Phaedra enters, distraught, and begs Theseus not to kill his son, not to put upon her conscience the guilt of such a crime. Theseus reassures her that he has not touched Hippolytus; Neptune will revenge him. Phaedra, yet more alarmed, begins to question, but Theseus cuts her off and tells her that not only are Hippolytus' sins against her too black to be forgiven, but that he has compounded them by trying to make Theseus believe he is in love with Aricia. Leaving Phaedra stunned by this news, he goes to pray at the altars of Neptune for a prompt granting of his request.

Phaedra, alone, cannot believe and yet believes only too well the account she has just heard. Remorseful at the crime she had countenanced, she had torn herself from Oenone's arms to save Hippolytus' life, perhaps even to confess. Now her sentiments have completely changed. He loves Aricia! He loves another! Never will she defend him.

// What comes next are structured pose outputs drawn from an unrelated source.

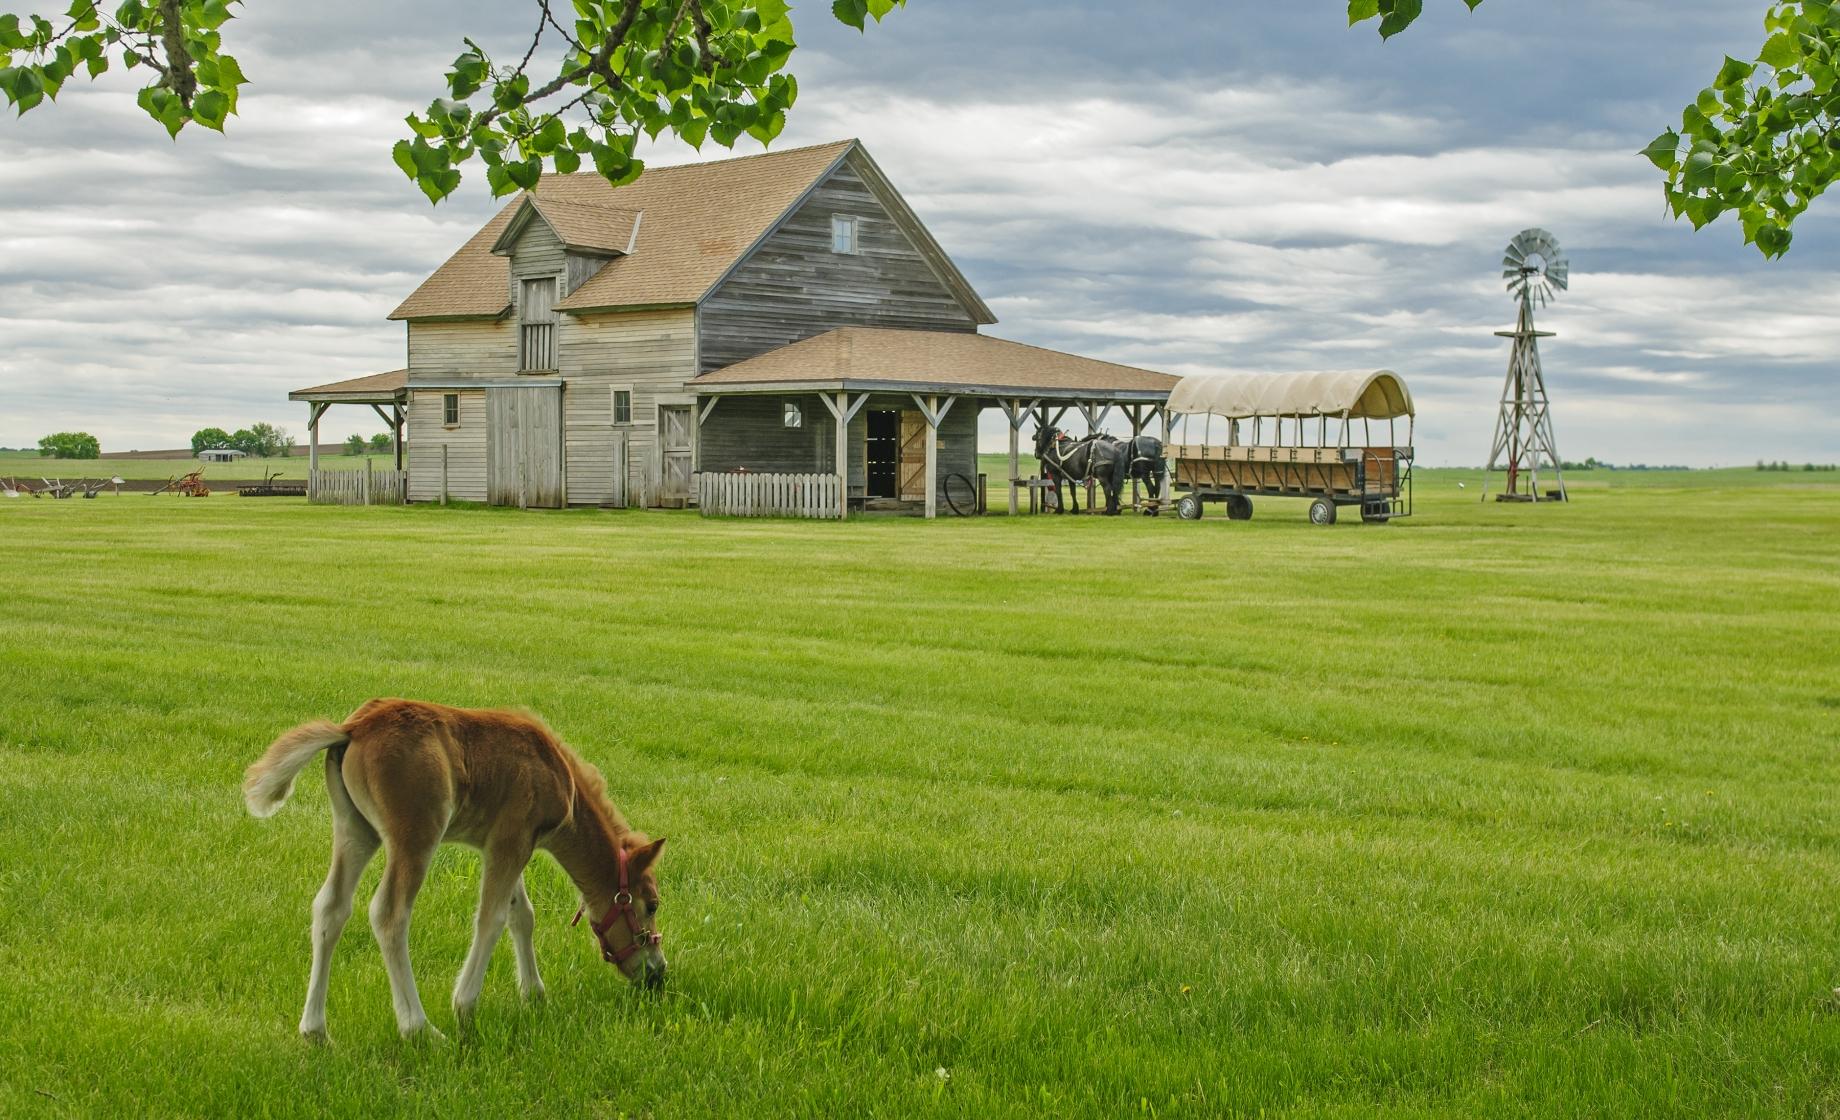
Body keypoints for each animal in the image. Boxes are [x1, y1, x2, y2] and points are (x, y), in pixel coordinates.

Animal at [241, 698, 666, 1037]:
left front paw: (534, 995)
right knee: (389, 914)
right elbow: (492, 917)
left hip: (355, 829)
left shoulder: (506, 845)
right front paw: (465, 1006)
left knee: (331, 907)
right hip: (416, 834)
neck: (560, 777)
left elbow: (522, 915)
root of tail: (352, 728)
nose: (657, 972)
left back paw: (315, 1031)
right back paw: (419, 1029)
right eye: (652, 904)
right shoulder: (512, 840)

Oenone enters, and Phaedra tells her what she has learned. Hippolytus loves Aricia, and her suffering has no limits. Whatever she has endured before—the torments of love and the agony of remorse have been mild compared to the hell of jealousy she now undergoes. Hippolytus and Aricia were meeting, loving in all innocence, and heaven itself was smiling down on their transports, while she, Phaedra, had to hide her love from the light of day and sought only for death; she dared not even weep to relieve her suffering, but had constantly to maintain a serene face before the public.

Oenone, consoling, reminds her that Hippolytus and Aricia will never see one another again, but the thought is meaningless to Phaedra. "They will still love one another," she cries. "Even now they are defying the rage of a woman mad with love, swearing a thousand times they will never be parted." Oenone must serve Phaedra's passion once more; she must turn Theseus against Aricia and persuade him to kill her. She herself will beg him.

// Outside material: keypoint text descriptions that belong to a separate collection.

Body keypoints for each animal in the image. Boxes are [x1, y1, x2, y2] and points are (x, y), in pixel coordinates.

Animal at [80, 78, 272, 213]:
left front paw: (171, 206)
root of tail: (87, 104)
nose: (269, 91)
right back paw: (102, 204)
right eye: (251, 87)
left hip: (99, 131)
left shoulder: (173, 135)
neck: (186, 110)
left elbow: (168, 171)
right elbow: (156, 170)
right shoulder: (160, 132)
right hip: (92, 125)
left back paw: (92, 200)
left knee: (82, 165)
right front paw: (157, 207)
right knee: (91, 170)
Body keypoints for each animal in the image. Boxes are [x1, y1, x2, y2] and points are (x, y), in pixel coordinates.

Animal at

But at this moment, the very excess of her madness shocks her into sanity, and she stops short, appalled. "My husband is alive, and I still burn for Hippolytus!" she cries. From her first crime of incestuous love, she has gone on to countenance lies and false accusations; even now Hippolytus' innocent blood may be on her hands; how can she endure to live? Rather she should die; yet even after death, her father, judge of the underworld, will confront her, horrified at her crimes, trying to think of a torment appropriate to his daughter's sins.

Oenone, frightened, tries to calm her. Her love for Hippolytus was no crime, only an excusable error. Everybody loves; it is the fate of mortals, and the gods themselves sometimes love illicitly. Her feeble arguments, however, only anger Phaedra more. Now what new crimes will Oenone suggest? From the beginning, the nurse has been the instigator of Phaedra's wicked acts. She urged Phaedra to declare her love to Hippolytus; it was she who accused him falsely to his father and who may even now have encompassed his death. Phaedra henceforth will decide her own life, and may Oenone suffer the fate merited by all flatterers who encourage and feed upon the weaknesses of their princes! She exits, and Oenone, left alone, reflects that after all her services to Phaedra, she has perhaps received the reward she merits.